I signed the kids up for a 1k race the other day. It was supposed to be a 5-mile training run for me, but my husband had a prior commitment, so I thought, “Why should I have all the fun?” Without asking their opinion, I registered my little sweeties, hoped they would like the “free” t-shirt and started mounting one of the biggest PR campaigns of my life.
Despite my feeling like I needed to really sell getting up early on a weekend morning to go run around as fast as possible, the kids met the idea with a lot of enthusiasm. Immediately they started talk of training. They even got the 1980‘s ankle weights from the basement and started walking around the house with them. We went to the store and bought new running pants.
My daughter, the older cautious one, was really nervous the morning of the race. Her tummy hurt so bad that I was worried she wouldn’t be able to race. Figuring it was just nerves, I encouraged her to try it. I stretched with them and waited by the starting line, helping them know what to expect, trying to give them courage for this unknown thing they were about to tackle.

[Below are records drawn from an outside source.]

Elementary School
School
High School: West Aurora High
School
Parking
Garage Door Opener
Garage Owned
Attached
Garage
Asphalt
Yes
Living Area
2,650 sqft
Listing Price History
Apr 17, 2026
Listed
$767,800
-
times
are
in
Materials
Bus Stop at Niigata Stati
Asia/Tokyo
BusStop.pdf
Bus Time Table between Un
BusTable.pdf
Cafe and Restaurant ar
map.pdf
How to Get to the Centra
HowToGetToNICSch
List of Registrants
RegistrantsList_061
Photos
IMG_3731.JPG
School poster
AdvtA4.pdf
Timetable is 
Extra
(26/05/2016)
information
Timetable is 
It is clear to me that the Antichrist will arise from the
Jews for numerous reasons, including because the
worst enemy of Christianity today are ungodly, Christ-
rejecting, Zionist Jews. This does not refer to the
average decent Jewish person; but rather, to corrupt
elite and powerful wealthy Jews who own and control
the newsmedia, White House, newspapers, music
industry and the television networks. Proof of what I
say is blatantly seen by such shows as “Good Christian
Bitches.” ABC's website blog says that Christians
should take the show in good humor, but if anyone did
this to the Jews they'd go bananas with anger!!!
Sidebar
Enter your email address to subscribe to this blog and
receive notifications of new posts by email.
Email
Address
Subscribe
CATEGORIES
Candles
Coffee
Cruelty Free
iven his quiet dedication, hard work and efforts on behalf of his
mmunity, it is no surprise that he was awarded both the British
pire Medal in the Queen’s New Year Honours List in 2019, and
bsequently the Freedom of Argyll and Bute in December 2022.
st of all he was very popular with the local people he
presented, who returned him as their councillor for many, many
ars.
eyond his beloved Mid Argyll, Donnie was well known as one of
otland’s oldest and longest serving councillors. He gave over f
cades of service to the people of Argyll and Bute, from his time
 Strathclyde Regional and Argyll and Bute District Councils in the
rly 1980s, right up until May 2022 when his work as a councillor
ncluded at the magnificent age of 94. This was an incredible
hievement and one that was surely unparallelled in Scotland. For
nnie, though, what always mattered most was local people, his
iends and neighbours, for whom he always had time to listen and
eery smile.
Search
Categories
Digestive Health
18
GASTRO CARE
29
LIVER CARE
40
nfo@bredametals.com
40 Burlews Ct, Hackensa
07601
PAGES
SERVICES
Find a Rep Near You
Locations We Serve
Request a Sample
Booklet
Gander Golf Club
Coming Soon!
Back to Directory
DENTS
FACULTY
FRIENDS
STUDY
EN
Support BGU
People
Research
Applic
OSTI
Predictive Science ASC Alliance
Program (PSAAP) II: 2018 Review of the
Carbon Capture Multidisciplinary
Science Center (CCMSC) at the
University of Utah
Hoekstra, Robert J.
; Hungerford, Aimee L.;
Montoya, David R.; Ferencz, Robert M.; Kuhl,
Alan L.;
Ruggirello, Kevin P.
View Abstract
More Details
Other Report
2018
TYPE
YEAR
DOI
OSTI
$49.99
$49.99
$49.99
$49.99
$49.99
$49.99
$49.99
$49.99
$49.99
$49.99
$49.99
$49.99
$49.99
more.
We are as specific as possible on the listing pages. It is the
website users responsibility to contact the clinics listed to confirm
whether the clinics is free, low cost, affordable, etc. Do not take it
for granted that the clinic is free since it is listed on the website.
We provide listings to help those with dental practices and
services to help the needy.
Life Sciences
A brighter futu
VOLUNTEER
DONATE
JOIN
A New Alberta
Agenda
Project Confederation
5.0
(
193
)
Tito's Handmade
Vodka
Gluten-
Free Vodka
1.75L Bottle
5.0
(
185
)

Cason insisted that I run the race with them. She was too nervous to go by herself, so I prepared to run the Kids’ 1K, pretty sure I would be the only 36-year old in the race. The race started and Cason took off at the front of the pack, never looking back. I was there trying not to trample the other children, feeling unnecessary and rather silly, following behind, but she never needed me. She ran the whole way, eventually pulled away from me and finished with the front pack. Lacking the energy and deftness of my younger counterparts, I missed watching her come across the finish line, but I still celebrated with her.
As usual, I couldn’t help but reflect on the race and life. We as parents are here to encourage our children to explore the world, learn and see new things. We give them courage and confidence, but ultimately it is up to them to take off without us, doing their best, finishing well, knowing that if they need us, we are never far behind.